## YOUR OBJECTIVE
Run through the records and, wherever a line holds the word "thời", return that line.

[Stored data entries]
※

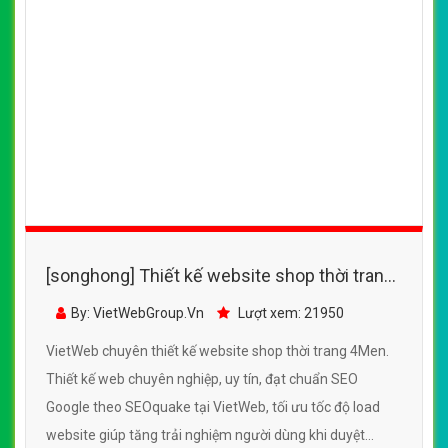
[songhong] Thiết kế website shop thời trang,
quần áo nam, giầy nam 4Men
By: VietWebGroup.Vn
Lượt xem: 21950
VietWeb chuyên thiết kế website shop thời trang 4Men.
Thiết kế web chuyên nghiệp, uy tín, đạt chuẩn SEO
Google theo SEOquake tại VietWeb, tối ưu tốc độ load
website giúp tăng trải nghiệm người dùng khi duyệt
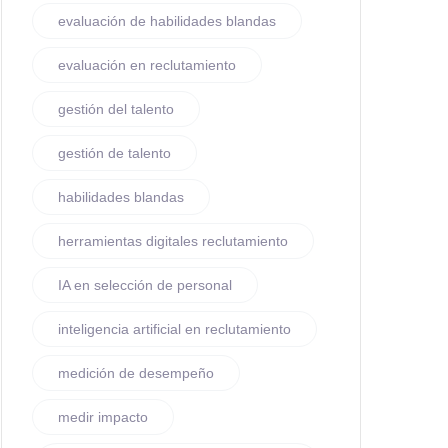
evaluación de habilidades blandas
evaluación en reclutamiento
gestión del talento
gestión de talento
habilidades blandas
herramientas digitales reclutamiento
IA en selección de personal
inteligencia artificial en reclutamiento
medición de desempeño
medir impacto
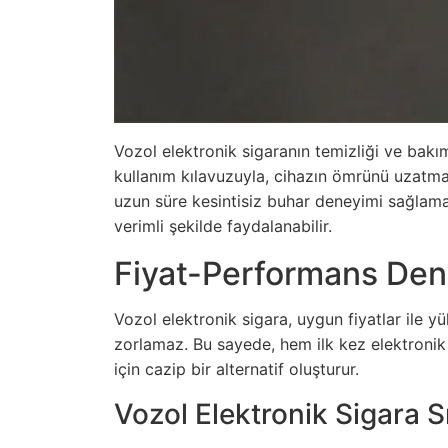
Vozol elektronik sigaranın temizliği ve bakım
kullanım kılavuzuyla, cihazın ömrünü uzatm
uzun süre kesintisiz buhar deneyimi sağlamak
verimli şekilde faydalanabilir.
Fiyat-Performans Den
Vozol elektronik sigara, uygun fiyatlar ile y
zorlamaz. Bu sayede, hem ilk kez elektronik 
için cazip bir alternatif oluşturur.
Vozol Elektronik Sigara S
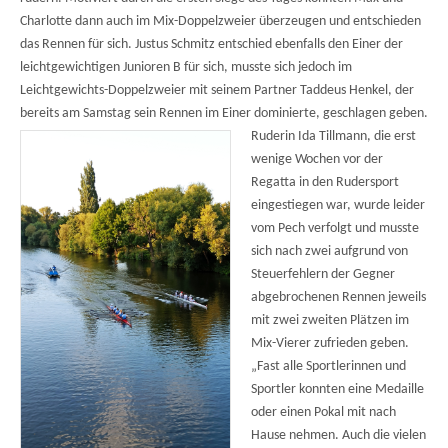
Charlotte dann auch im Mix-Doppelzweier überzeugen und entschieden
das Rennen für sich. Justus Schmitz entschied ebenfalls den Einer der
leichtgewichtigen Junioren B für sich, musste sich jedoch im
Leichtgewichts-Doppelzweier mit seinem Partner Taddeus Henkel, der
bereits am Samstag sein Rennen im Einer dominierte, geschlagen geben.
Ruderin Ida Tillmann, die erst
wenige Wochen vor der
Regatta in den Rudersport
eingestiegen war, wurde leider
vom Pech verfolgt und musste
sich nach zwei aufgrund von
Steuerfehlern der Gegner
abgebrochenen Rennen jeweils
mit zwei zweiten Plätzen im
Mix-Vierer zufrieden geben.
„Fast alle Sportlerinnen und
Sportler konnten eine Medaille
oder einen Pokal mit nach
Hause nehmen. Auch die vielen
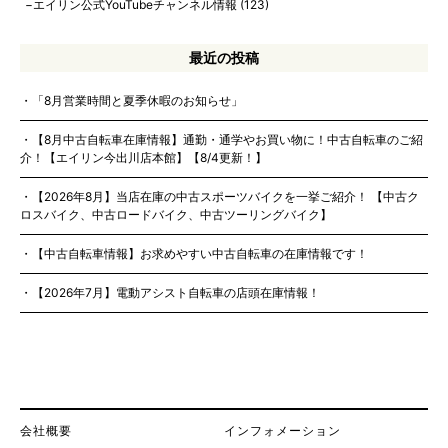
エイリン公式YouTubeチャンネル情報
(123)
最近の投稿
「8月営業時間と夏季休暇のお知らせ」
【8月中古自転車在庫情報】通勤・通学やお買い物に！中古自転車のご紹
介！【エイリン今出川店本館】【8/4更新！】
【2026年8月】当店在庫の中古スポーツバイクを一挙ご紹介！ 【中古ク
ロスバイク、中古ロードバイク、中古ツーリングバイク】
【中古自転車情報】お求めやすい中古自転車の在庫情報です！
【2026年7月】電動アシスト自転車の店頭在庫情報！
会社概要
インフォメーション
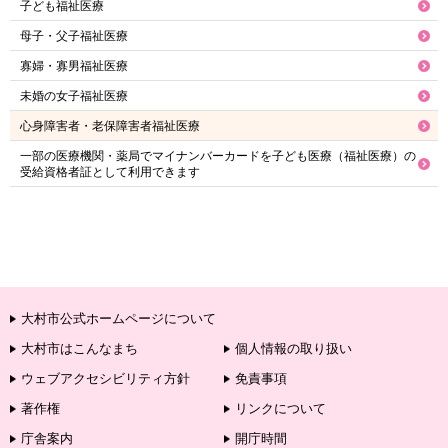
子ども福祉医療
母子・父子福祉医療
寡婦・寡男福祉医療
未婚の女子福祉医療
心身障害者・老保障害者福祉医療
一部の医療機関・薬局でマイナンバーカードを子ども医療（福祉医療）の
受給資格者証として利用できます
大村市公式ホームページについて
大村市はこんなまち
個人情報の取り扱い
ウェブアクセシビリティ方針
免責事項
著作権
リンクについて
庁舎案内
開庁時間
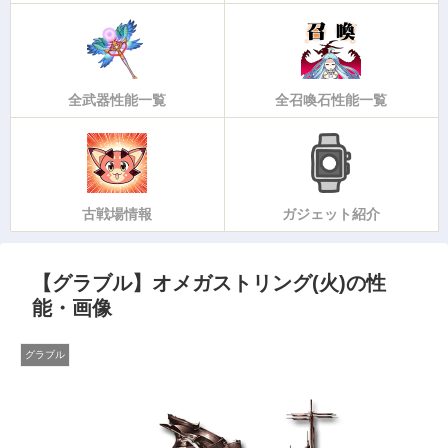
全武器性能一覧
全召喚石性能一覧
古戦場情報
ガジェット紹介
【グラブル】オメガストリング(火)の性
能・画像
グラブル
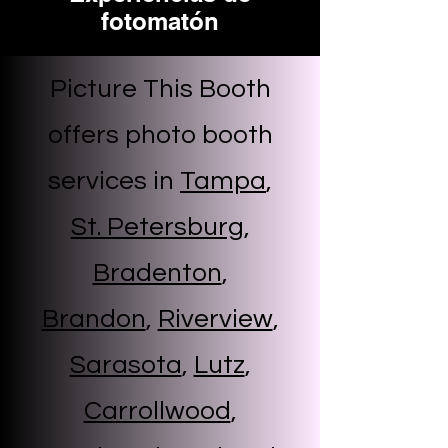
fotomatón
Picture This Booth
offers photo booth
services in
Tampa
,
St. Petersburg
,
Bradenton
,
Brandon
,
Riverview
,
Sarasota
,
Lutz
,
Carrollwood
,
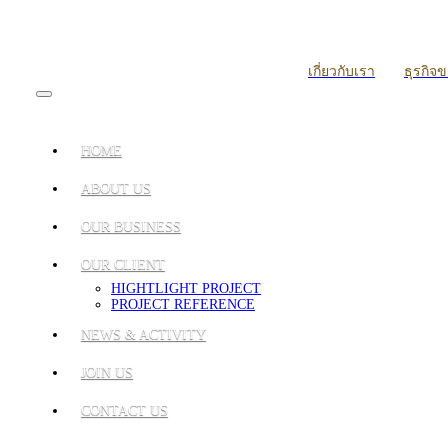
เกี่ยวกับเรา
ธุรกิจ
HOME
ABOUT US
OUR BUSINESS
OUR CLIENT
HIGHTLIGHT PROJECT
PROJECT REFERENCE
NEWS & ACTIVITY
JOIN US
CONTACT US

※

## TASK ANSWER
[songhong] Thiết kế website shop thời trang,
VietWeb chuyên thiết kế website shop thời trang 4Men.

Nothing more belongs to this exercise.